▸ What this task involves
Could you retype the records word for word but without any pictures?

▸ Extracted information
━━━━━━━━

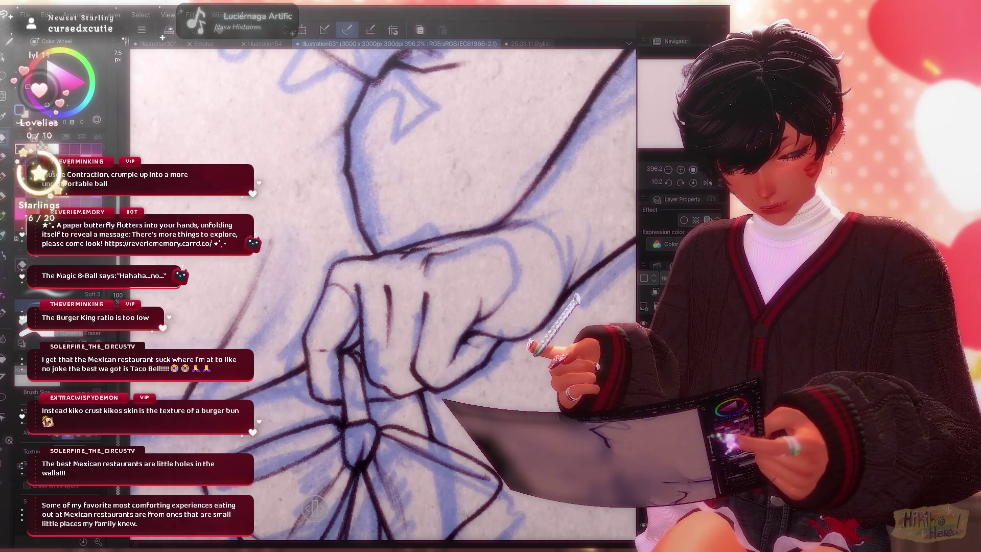
pyautogui.press('b')
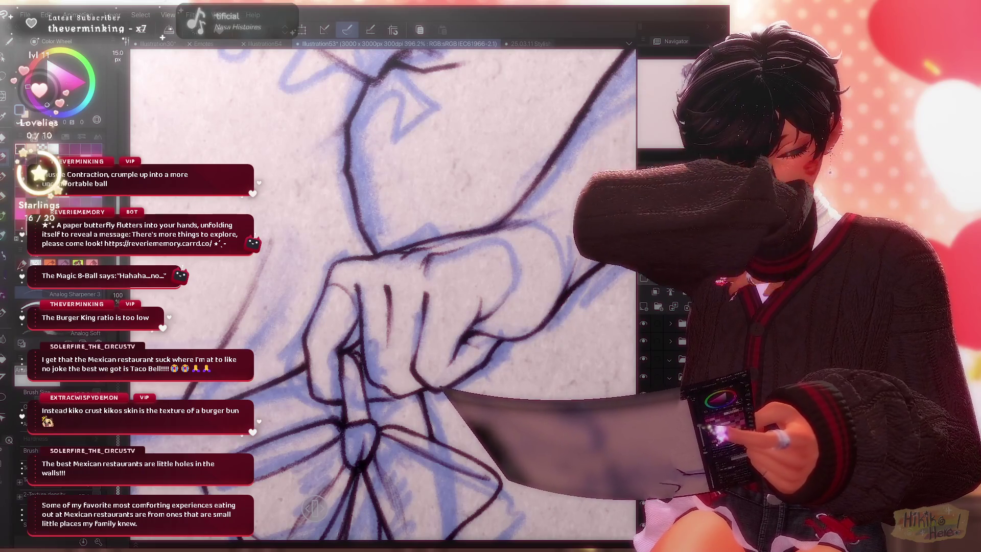
pyautogui.press('e')
pyautogui.press('b')
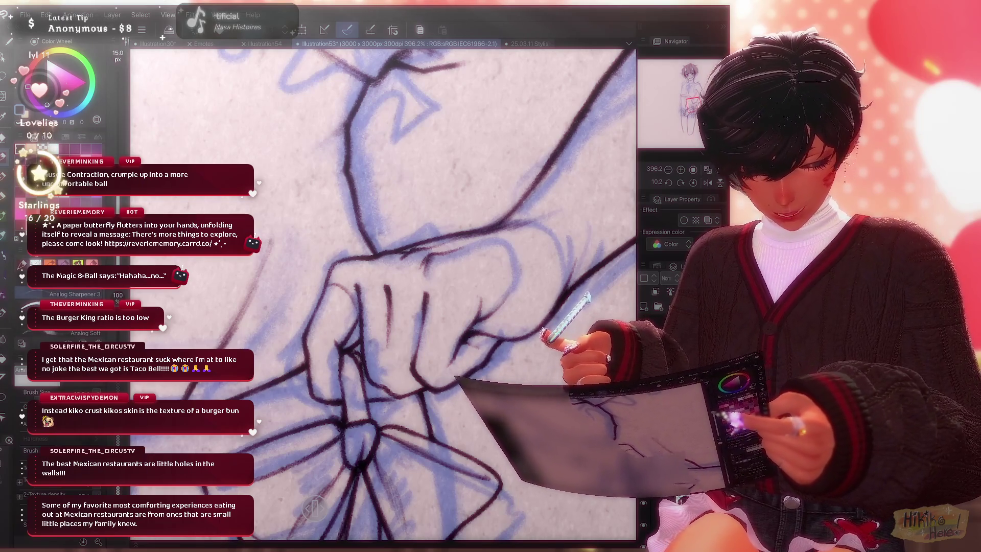
pyautogui.moveTo(384, 291); pyautogui.dragTo(429, 230)
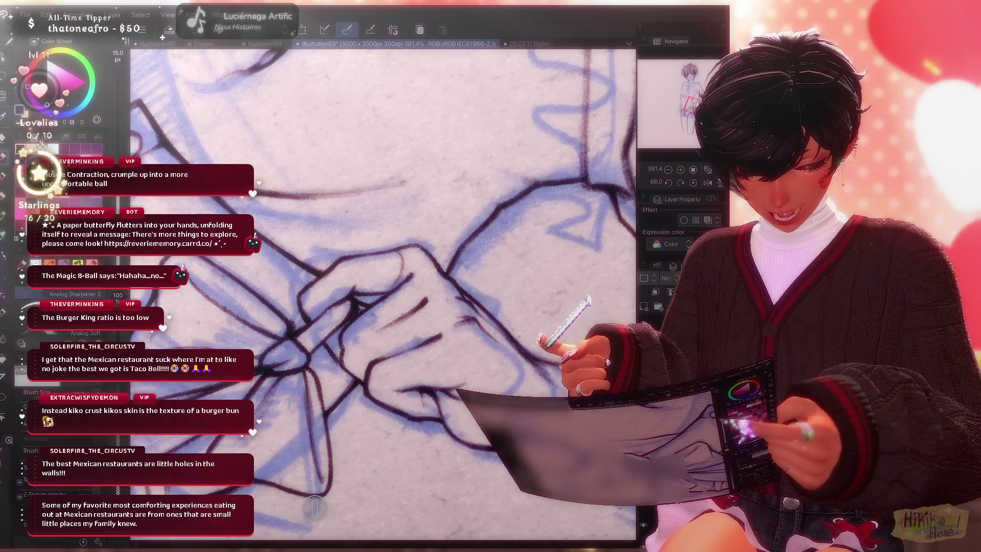
pyautogui.scroll(1, 383, 294)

━━━━━━━━

▸ Result of the task
pyautogui.press('b')
pyautogui.press('e')
pyautogui.press('b')
pyautogui.moveTo(384, 291); pyautogui.dragTo(429, 230)
pyautogui.scroll(1, 383, 294)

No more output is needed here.